UND DIE SONNE WAR BLOSS DRAUFGEKLEBT
Nur der Wind weht stark wie wir es waren
Der Boden ist gepflastert von gelben Ahornblättern. In allen
Größen bilden sie einen Teppich, eine Straße aus Gold. Ich versuche mir einen
Weg zwischen den Blättern zu bahnen. Es lenkt mich ein bisschen von den
wiederkehrenden trüben Gedanken ab. Die Sonne versucht noch den letzten grauen
Rest aus meinem Kopf zu vertreiben, doch mein Magen meldet sich zu Wort.
Hunger. Ja, hungrig bin ich, aber Appetit habe ich keinen. Die letzten Wochen
habe ich es mir angewöhnt, wenn ich Mist gebaut habe, dass ich mir das Essen
verbiete. So wie heute. Gestern bin ich die halbe Nacht beim schnellen Wolf im
Zimmer gesessen. Wir haben uns Videos angesehen und über Gott und die Welt
geredet.

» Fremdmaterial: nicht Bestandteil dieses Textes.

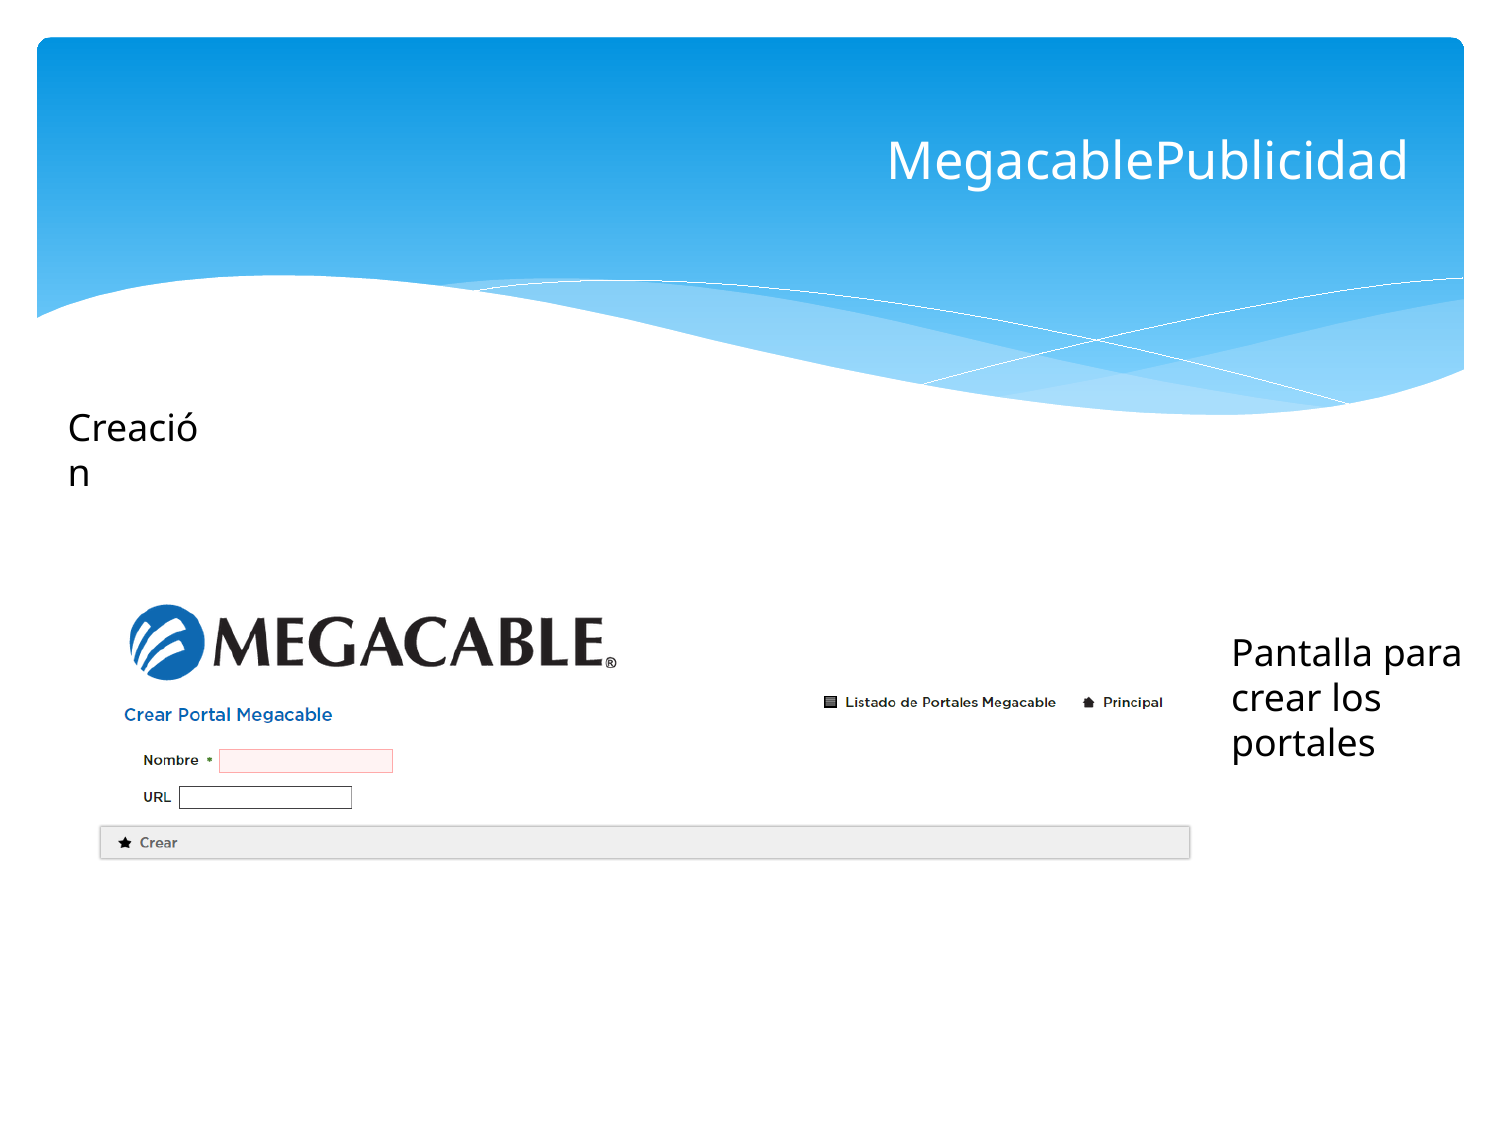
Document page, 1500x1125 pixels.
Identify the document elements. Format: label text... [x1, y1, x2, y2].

title MegacablePublicidad [75, 55, 1425, 261]
picture [29, 596, 1217, 885]
text_box Creación [53, 397, 231, 502]
text_box Pantalla para crear los portales [1223, 621, 1500, 772]
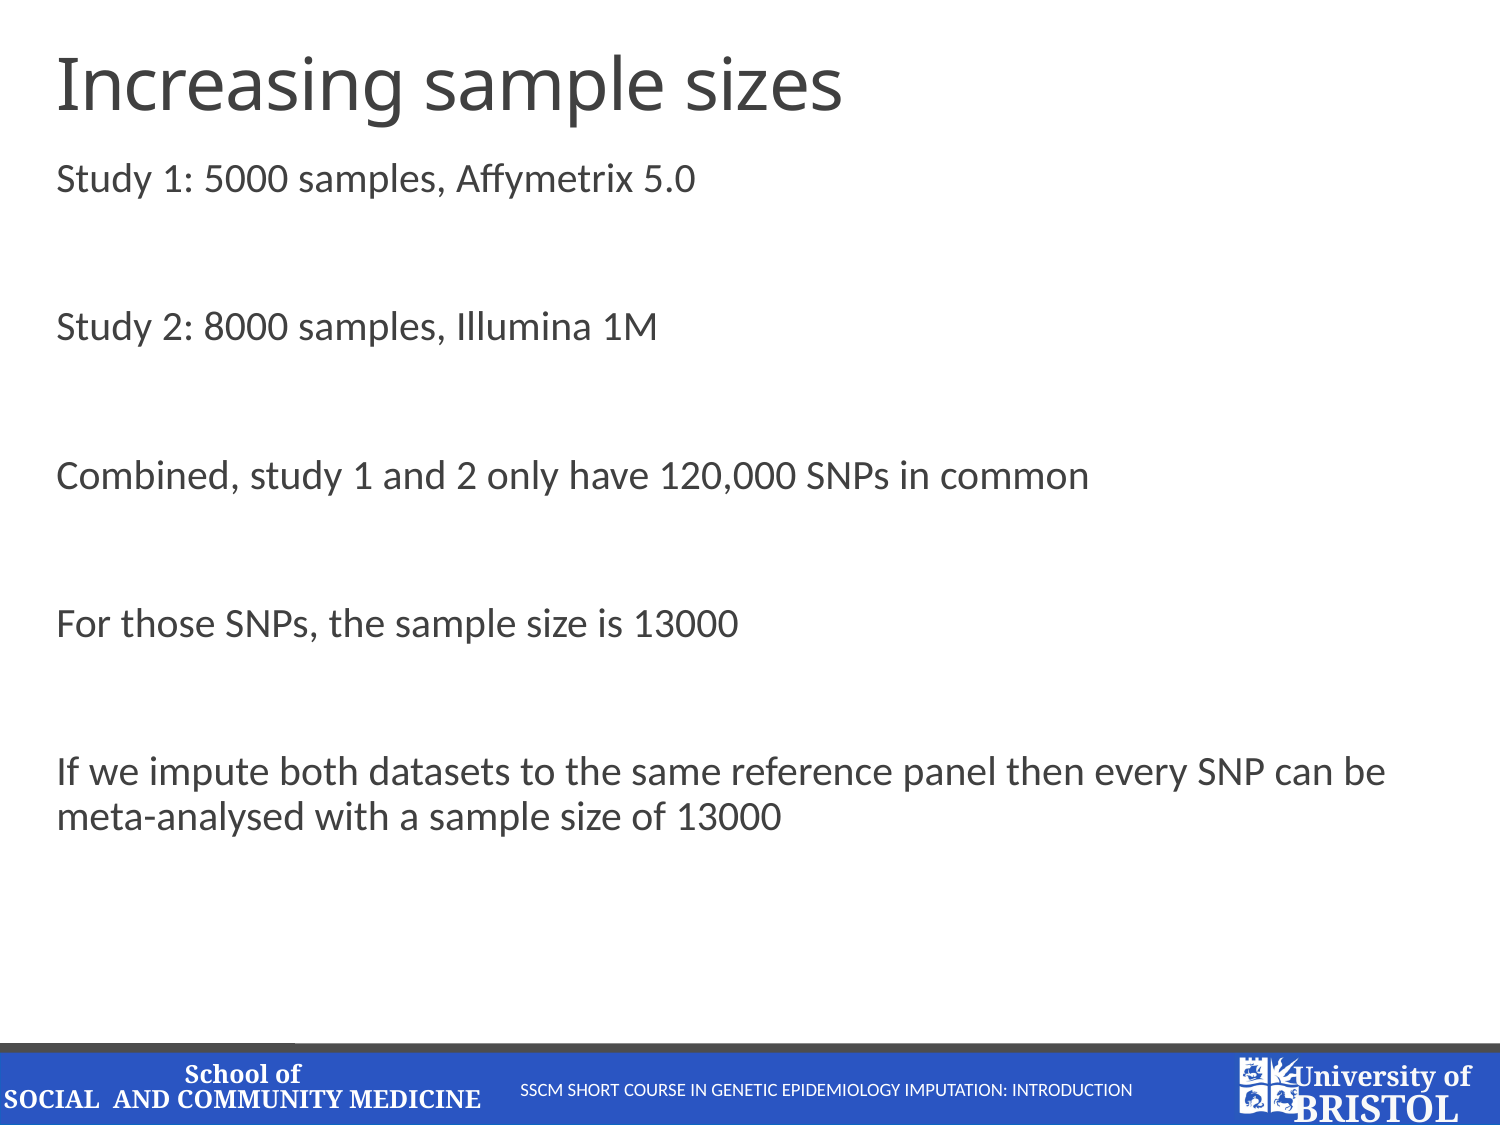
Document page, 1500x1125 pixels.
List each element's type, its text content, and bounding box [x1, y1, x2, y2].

list Study 1: 5000 samples, Affymetrix 5.0 Study 2: 8000 samples, Illumina 1M Combined, study 1 and 2 only have 120,000 SNPs in common For those SNPs, the sample size is 13000 If we impute both datasets to the same reference panel then every SNP can be meta-analysed with a sample size of 13000 [41, 149, 1459, 1035]
picture [1234, 1053, 1301, 1120]
footer SSCM Short Course in Genetic Epidemiology Imputation: Introduction [476, 1058, 1177, 1119]
title Increasing sample sizes [41, 7, 1459, 133]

Mein Weinglas füllte sich fast schon wie von selbst und mein
Alkoholspiegel tat es ihm gleich. Kurz nachdem die Sonne aufgegangen war, hat
er mich endlich nach Hause gefahren. Es ist nichts passiert, das hätte mir
gerade noch gefehlt, aber vielleicht war das schon zu viel des „Gut-Meinens“.
Meine Mutter war natürlich stinksauer. Kurz und knapp hatte ich wieder mal
alles verbockt, was man irgendwie verbocken konnte. Notlügen bewahrten mich
dann irgendwie davor, meine Schande vor ihr zuzugeben. Aber vielleicht konnte
ich einfach nur mir selber die Schande nicht eingestehen. Mein Magen meldete
sich in dem Augenblick zu Wort – mein Kopf auch. Essen gibt es nur für artige
Mädchen, die sich an die Regeln halten. „Und du wolltest doch sowieso
abnehmen.“, flüsterte Clyde mir ins Ohr, während ich mich nicht traue auf den
goldenen Blättern zu gehen und mir einen Weg außen rum bahne.